▶ [PROBLEM TO WORK ON]:
Images are to be excluded from the copy, and the records below reproduced word for word.

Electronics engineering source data
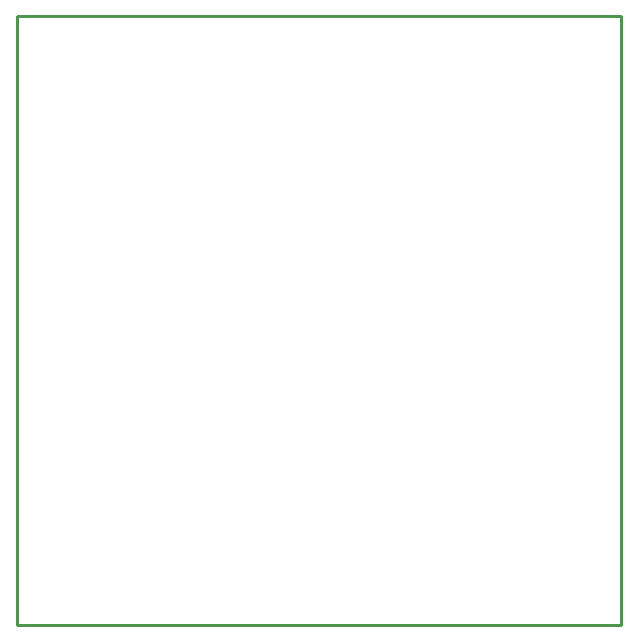
<source format=gko>
%FSDAX23Y23*%
%MOIN*%
%SFA1B1*%

%IPPOS*%
%ADD24C,0.010000*%
%LNcrip2-1*%
%LPD*%
G54D24*
X00000Y02027D02*
X02015D01*
Y-00003D02*
Y02027D01*
X00000Y-00003D02*
X02015D01*
X00000D02*
Y02027D01*
M02*
</source>
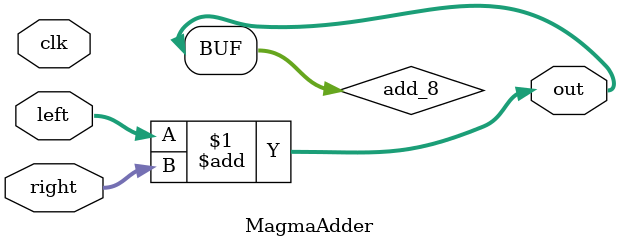
<source format=sv>
module MagmaAdder(
  input wire [31:0] left,
  input wire [31:0] right,
  input wire clk,
  output wire [31:0] out
);
  wire [31:0] add_8;
  assign add_8 = left + right;
  assign out = add_8;
endmodule

</source>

▶ [EXERCISE OUTPUT]:
<source format=gko>
%FSDAX23Y23*%
%MOIN*%
%SFA1B1*%

%IPPOS*%
%ADD24C,0.010000*%
%LNcrip2-1*%
%LPD*%
G54D24*
X00000Y02027D02*
X02015D01*
Y-00003D02*
Y02027D01*
X00000Y-00003D02*
X02015D01*
X00000D02*
Y02027D01*
M02*
</source>
<source format=sv>
module MagmaAdder(
  input wire [31:0] left,
  input wire [31:0] right,
  input wire clk,
  output wire [31:0] out
);
  wire [31:0] add_8;
  assign add_8 = left + right;
  assign out = add_8;
endmodule

</source>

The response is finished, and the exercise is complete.